ART DOCUMENTARY PROGRAM
スカパー! Ch.529にて放送中
1965年生まれ、現在は東京とパリを拠点とし、オーケストラ、アンサンブル、ピアノ、合唱曲、オペラなど音楽形式を問わず活躍する権代敦彦。少年時代からメシアンやバッハの影響を受けて作曲を始めた彼は、音楽を通じてキリスト教に親しみ、高校卒業のとき洗礼を受ける。以来、カトリック信仰に基づいた思索や祈りに満ちた音楽世界を生み出してきた。
彼が作曲家として重視することは、音楽の「空間性」なのだという。空間芸術としての音楽は、言語と異なり翻訳を経由せずとも、ダイレクトにコミュニケーションすることを可能にする。
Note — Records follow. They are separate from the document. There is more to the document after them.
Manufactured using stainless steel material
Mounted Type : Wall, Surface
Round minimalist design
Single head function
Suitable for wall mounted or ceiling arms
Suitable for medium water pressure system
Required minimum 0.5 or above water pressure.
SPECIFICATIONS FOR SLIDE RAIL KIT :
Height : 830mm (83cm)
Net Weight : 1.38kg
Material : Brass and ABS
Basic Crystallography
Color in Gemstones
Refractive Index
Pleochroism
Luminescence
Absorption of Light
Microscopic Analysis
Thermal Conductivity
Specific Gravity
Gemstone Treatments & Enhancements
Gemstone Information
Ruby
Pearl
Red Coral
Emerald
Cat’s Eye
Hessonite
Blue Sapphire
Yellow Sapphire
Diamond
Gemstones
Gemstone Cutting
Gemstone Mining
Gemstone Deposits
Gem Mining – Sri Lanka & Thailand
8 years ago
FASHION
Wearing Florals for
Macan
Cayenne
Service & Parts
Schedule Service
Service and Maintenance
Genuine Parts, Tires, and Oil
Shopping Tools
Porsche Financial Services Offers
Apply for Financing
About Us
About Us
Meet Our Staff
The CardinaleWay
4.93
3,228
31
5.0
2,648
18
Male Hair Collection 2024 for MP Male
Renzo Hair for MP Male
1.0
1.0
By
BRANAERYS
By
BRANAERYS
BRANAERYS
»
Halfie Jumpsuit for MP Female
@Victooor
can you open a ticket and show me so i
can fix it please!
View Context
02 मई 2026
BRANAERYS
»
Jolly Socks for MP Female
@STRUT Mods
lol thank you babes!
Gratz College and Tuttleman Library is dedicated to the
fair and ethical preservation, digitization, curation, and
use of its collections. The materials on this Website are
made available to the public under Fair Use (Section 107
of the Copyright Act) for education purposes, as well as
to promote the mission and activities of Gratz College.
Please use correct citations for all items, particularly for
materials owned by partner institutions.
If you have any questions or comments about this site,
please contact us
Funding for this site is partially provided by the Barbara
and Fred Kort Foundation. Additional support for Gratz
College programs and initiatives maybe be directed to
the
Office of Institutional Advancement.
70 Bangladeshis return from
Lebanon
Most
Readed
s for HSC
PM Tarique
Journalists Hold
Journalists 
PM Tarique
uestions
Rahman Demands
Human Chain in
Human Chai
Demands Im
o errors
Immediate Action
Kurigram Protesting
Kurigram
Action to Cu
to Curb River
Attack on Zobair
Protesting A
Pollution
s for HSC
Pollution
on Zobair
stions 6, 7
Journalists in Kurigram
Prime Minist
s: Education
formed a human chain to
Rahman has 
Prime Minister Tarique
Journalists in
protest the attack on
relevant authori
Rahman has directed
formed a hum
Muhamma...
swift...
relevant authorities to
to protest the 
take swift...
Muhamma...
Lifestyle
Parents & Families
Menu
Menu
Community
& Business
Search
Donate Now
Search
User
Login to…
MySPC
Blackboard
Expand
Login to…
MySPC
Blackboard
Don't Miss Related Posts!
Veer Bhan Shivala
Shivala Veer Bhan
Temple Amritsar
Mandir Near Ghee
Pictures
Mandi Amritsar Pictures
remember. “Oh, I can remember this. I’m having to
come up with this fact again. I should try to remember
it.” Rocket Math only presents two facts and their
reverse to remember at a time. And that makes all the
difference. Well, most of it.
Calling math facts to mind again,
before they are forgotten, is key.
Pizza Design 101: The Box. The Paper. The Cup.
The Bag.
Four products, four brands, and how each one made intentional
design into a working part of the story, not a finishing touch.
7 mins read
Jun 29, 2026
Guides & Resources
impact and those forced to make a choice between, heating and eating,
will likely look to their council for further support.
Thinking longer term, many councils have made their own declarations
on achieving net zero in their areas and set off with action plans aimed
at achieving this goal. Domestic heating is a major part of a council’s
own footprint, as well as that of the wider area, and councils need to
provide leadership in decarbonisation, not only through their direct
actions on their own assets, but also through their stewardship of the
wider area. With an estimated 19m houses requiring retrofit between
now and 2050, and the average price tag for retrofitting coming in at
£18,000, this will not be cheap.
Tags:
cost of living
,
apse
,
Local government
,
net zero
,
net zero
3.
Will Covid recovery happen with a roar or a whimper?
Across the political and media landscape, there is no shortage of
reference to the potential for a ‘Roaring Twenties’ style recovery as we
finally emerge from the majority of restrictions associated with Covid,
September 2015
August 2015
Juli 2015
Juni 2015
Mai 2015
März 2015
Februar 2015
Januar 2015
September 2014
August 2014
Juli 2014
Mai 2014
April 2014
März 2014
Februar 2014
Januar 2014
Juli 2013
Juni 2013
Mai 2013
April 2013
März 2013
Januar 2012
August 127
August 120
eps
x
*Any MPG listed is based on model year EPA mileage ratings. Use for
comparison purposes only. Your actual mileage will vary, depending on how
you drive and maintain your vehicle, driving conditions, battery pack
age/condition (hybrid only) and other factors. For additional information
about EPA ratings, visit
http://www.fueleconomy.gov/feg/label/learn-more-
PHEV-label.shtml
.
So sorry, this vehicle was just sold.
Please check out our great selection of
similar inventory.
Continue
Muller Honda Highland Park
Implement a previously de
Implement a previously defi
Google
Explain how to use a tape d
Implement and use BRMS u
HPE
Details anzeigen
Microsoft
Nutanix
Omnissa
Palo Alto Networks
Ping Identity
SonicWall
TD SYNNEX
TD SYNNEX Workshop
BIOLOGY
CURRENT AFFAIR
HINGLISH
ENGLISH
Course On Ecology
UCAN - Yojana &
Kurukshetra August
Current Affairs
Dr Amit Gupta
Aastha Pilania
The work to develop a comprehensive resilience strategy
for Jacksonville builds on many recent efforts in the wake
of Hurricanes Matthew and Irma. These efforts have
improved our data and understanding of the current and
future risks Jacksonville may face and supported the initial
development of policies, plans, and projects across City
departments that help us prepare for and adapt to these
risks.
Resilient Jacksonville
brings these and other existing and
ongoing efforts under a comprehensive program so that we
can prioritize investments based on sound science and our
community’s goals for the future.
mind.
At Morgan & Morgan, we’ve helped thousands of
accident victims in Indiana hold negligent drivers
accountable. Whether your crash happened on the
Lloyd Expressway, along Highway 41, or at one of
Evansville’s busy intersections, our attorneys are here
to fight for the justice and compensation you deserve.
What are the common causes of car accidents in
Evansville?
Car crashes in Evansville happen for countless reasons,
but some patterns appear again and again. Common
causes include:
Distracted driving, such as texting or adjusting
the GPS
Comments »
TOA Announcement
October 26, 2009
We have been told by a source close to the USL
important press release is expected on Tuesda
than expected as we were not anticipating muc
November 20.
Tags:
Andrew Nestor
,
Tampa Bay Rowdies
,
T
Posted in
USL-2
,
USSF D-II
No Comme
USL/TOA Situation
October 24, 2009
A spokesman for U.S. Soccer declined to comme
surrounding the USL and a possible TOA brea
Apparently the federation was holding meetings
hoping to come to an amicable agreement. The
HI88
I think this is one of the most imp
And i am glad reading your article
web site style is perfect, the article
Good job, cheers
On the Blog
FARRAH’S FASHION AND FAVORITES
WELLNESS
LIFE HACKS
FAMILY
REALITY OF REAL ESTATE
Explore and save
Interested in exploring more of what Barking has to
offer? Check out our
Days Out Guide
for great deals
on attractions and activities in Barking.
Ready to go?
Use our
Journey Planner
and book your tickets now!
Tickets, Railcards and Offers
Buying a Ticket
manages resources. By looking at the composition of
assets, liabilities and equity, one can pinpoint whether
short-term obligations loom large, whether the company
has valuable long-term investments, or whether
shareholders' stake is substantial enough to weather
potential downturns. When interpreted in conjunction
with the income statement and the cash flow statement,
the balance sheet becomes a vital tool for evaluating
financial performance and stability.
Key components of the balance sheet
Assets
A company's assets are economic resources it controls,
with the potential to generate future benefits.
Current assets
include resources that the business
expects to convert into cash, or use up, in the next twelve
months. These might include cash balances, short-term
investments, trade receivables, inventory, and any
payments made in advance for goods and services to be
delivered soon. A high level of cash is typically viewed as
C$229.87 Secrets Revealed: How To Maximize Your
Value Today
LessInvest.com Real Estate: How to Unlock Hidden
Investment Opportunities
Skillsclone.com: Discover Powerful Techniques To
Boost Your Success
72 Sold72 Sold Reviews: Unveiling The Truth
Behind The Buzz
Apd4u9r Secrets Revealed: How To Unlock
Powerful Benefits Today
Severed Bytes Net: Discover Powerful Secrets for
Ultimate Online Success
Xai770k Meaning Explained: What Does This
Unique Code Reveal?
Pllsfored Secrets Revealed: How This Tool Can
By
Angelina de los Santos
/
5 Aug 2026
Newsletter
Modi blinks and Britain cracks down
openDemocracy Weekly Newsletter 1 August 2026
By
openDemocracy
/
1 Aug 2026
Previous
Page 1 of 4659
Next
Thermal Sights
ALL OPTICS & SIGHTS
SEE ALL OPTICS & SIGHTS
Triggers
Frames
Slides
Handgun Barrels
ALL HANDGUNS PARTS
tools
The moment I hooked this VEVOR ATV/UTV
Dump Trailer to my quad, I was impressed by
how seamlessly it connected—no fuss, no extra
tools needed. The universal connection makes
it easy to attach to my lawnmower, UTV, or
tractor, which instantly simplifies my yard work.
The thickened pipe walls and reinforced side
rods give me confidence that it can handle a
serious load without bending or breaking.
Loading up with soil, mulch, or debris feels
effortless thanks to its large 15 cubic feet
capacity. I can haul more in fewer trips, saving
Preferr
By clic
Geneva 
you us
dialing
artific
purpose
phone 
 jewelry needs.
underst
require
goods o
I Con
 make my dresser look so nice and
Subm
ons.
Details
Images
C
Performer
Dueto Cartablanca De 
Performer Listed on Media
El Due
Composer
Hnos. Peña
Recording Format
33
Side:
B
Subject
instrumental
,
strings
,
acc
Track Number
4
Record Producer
西洋音楽の古典に基づきながらも既存のジャンルに囚われない権代の音楽は、幾度となく国内外の観客を驚かせてきた。
いっぽうで権代は初期の頃から言語と対峙し、キリスト教や仏教など多くの思想化や文学者の言葉をテクストとして音楽に取り入れてきたことも事実だ。代表曲である「AGNUS DEI/ANUS MUNDI」もその例に漏れない。両親をアウシュビッツで亡くし、自らも収容所体験を持つパウル・ツェランの詩をもとにしたこの声楽曲は、絶望を味わった詩人の救いようのない闇を空間全体で作りだす。
権代にとって声や言葉を作品に用いることは、言語による共通認識の不確かさを音楽によって乗り越えることを意味する。言語から得たイメージを音に作り変え、メッセージをより強く発信すること。それは詩人の言葉よりも強いはずだと、彼は語る。彼が空間芸術として表現した音楽を、「いま、ここ」で人々が聴き、その思考や行動を刺激されること。それこそが、今に至るまで権代が取り組んでいるすべての試みの目指すところなのである。